Page extract.
Discarded Chernobyl/Pripyat footware, Alexander Litvinenko and the Juarez steel each show us radiation’s ability to hitch a ride on matter, travelling with it on everyday journeys that tell us much about who we are and how we live. And if we become aware of those fellow travellers, it is at the brink of an urge-to-blight that we fleetingly glimpse invisible ruins.

References

BBC News (2007) ‘The polonium trail: key locations’, website feature, 17 August http://news.bbc.co.uk/1/hi/in_depth/6267373.stm

Dobraszczyk, P. (2010) ‘Petrified ruin: Chernobyl, Pripyat and the death of the city’, CITY 14: 4 pp. 370-89

Gill, V (2007) ‘Polonium clean up leaves trail of destruction’ Chemistry World http://www.rsc.org/chemistryworld/Issues/2007/August/Poloniumcleanupleavestrailofdestruction.asp

IAEA (2012) Control of Orphan Sources and Other Radioactive Material in the Metal Recycling

and Production Industries – Specific Safety Guide SSG-17 http://www-pub.iaea.org/MTCD/publications/PDF/Pub1509_web.pdf

Mullins, P. (2012) Negotiating disaster and apprehension: representing Chernobyl  at http://paulmullins.wordpress.com/2012/11/25/negotiating-disaster-and-apprehension-representing-chernobyl/

About lukebennett13
Emeritus Fellow, Sheffield Hallam University, UK (Formerly Associate Professor & Course Leader, BSc Real Estate). I RESEARCH: metal theft; urban exploration & recreational trespass; occupiers' perceptions of liability for their premises. I THINK: about the links between ideas, materialities and practices in the built environment. I TAUGHT: built environment law to construction, surveying, real estate and environmental management students. I WAS: an environmental lawyer working in commercial practice for 17 years before I joined academia in 2007. I EXPLAIN: the aims of my blogsite site here: https://lukebennett13.wordpress.com/2012/02/15/prosaic/ LINKS: Twitter: @lukebennett13; Archive: http://shu.academia.edu/lukebennett. EPITAPH: “He lived at a little distance from his body, regarding his own acts with doubtful side-glances.” James Joyce, Dubliners

2 Responses to Wandering invisible ruins – radiation, steel, photographs and footprints

  1. Fascinating piece Luke and and quite topical for Fife given our radioactive beach at Dalgety Bay: http://www.bbc.co.uk/news/uk-scotland-edinburgh-east-fife-20034654 Also wondered about the possibilities of positive radiation/ contamination – how places may leave with the visitor in form of the non-material – ideas/memories/feelings and how these may somehow radiate outwards through the traces we leave or in our attempts to communicate.

    • Thanks Fifepsy, always great to get your thoughts in reaction, and your kind encouragement.

      Yes, ‘radiation’ is a word with some pretty rich connotations – and certainly not all of which are dark or bad. You point to the idea of an encounter with material radiating out from that moment/event. You’ve now got me thinking about sand. Sometimes painful when it gets in the wrong places, but the stuff of fun whilst in play, and then a pleasant jolt to memory when discovered in a pocket or falling out of a shoe days after reluctantly heading home from the beach. Yet too much sand on the carpet is just annoying ‘dirt’.

      Clearly the sand doesn’t cunningly hitch a ride from the beach, it has no intentionality, but somehow it does become a fellow traveller, and it can help weave material memory effects.

      Radioactive contamination is a less pleasant hitch-hiker, but the idea of stuff jumping aboard the traveller and then causing ripples out from the moment of encounter points to a range of nicer, warmer forms of ‘radiation’.

      And yes, radioactive sources have their positive – life affirming – side too. Medical therapy and diagnostics, x-rays, film processing, smoke alarms, gauges and meters. All have their value and importance – both in assisting life, and in creating or preserving memories of life.

[Remote sensing images with detected objects]
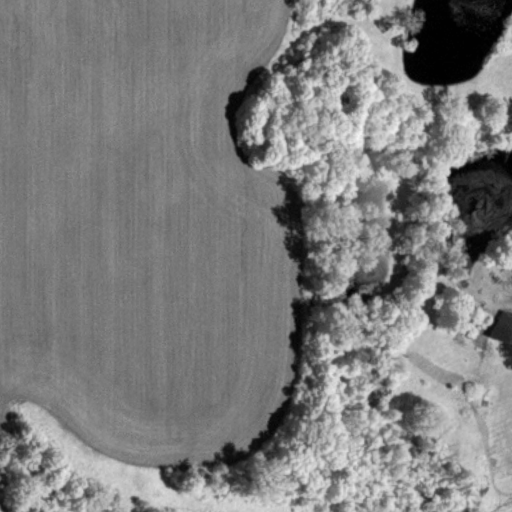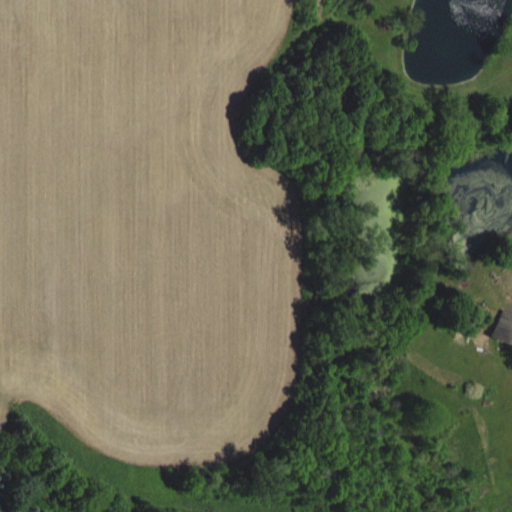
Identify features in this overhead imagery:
crop: (153, 233)
building: (500, 328)
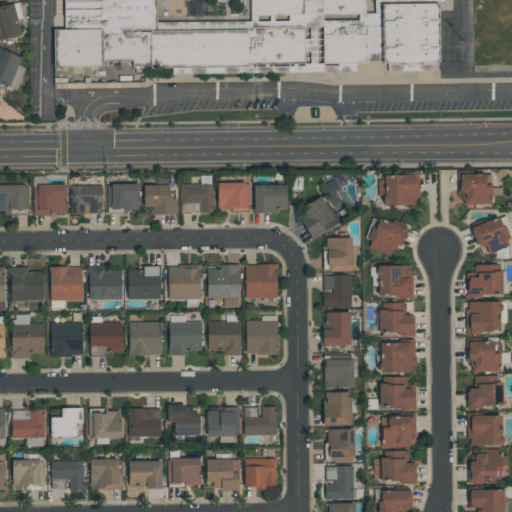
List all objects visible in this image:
building: (9, 22)
building: (247, 35)
road: (460, 46)
building: (10, 68)
road: (44, 71)
road: (279, 94)
road: (255, 148)
building: (473, 188)
building: (397, 190)
building: (122, 195)
building: (232, 195)
building: (85, 197)
building: (269, 197)
building: (13, 198)
building: (48, 198)
building: (195, 198)
building: (158, 199)
building: (317, 217)
building: (385, 235)
building: (489, 235)
road: (136, 242)
building: (338, 252)
building: (392, 280)
building: (483, 280)
building: (223, 281)
building: (259, 281)
building: (64, 282)
building: (143, 282)
building: (182, 282)
building: (103, 283)
building: (24, 284)
building: (1, 289)
building: (336, 291)
building: (482, 316)
building: (395, 322)
building: (336, 328)
building: (260, 335)
building: (25, 337)
building: (183, 337)
building: (223, 337)
building: (143, 338)
building: (65, 339)
building: (104, 339)
building: (1, 340)
building: (396, 356)
building: (481, 356)
road: (300, 369)
building: (337, 373)
road: (439, 381)
road: (150, 384)
building: (484, 392)
building: (395, 396)
building: (336, 408)
building: (182, 418)
building: (259, 420)
building: (219, 421)
building: (65, 422)
building: (143, 422)
building: (103, 423)
building: (27, 426)
building: (483, 429)
building: (396, 431)
building: (338, 445)
building: (485, 466)
building: (182, 470)
building: (393, 470)
building: (2, 471)
building: (25, 472)
building: (104, 472)
building: (144, 472)
building: (259, 472)
building: (221, 473)
building: (66, 475)
building: (338, 482)
building: (485, 499)
building: (394, 500)
building: (339, 506)
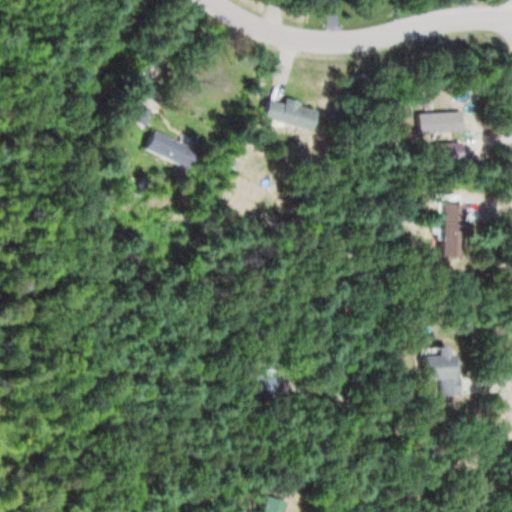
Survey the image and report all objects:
road: (358, 37)
building: (283, 113)
building: (132, 114)
building: (433, 121)
building: (163, 149)
building: (443, 151)
building: (446, 227)
building: (439, 368)
road: (463, 459)
building: (470, 484)
building: (262, 505)
building: (460, 506)
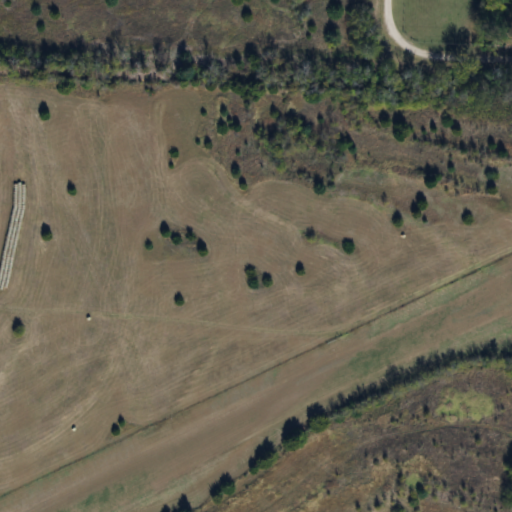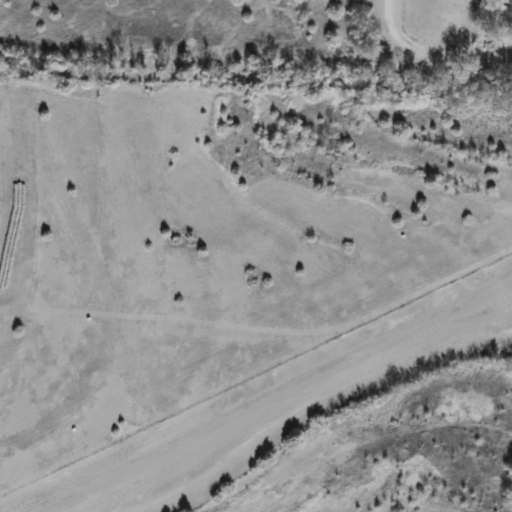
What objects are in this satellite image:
road: (430, 50)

Exercise directions.
Answer these questions about the blog extract on radiation:
(a) For how many years did the author work as an environmental lawyer in commercial practice before joining academia?
(b) What beach in Fife does the first commenter describe as radioactive?
(c) In what year was the IAEA Specific Safety Guide SSG-17 published?
The material is not needed for this.

Finished task.
(a) 17 years
(b) Dalgety Bay
(c) 2012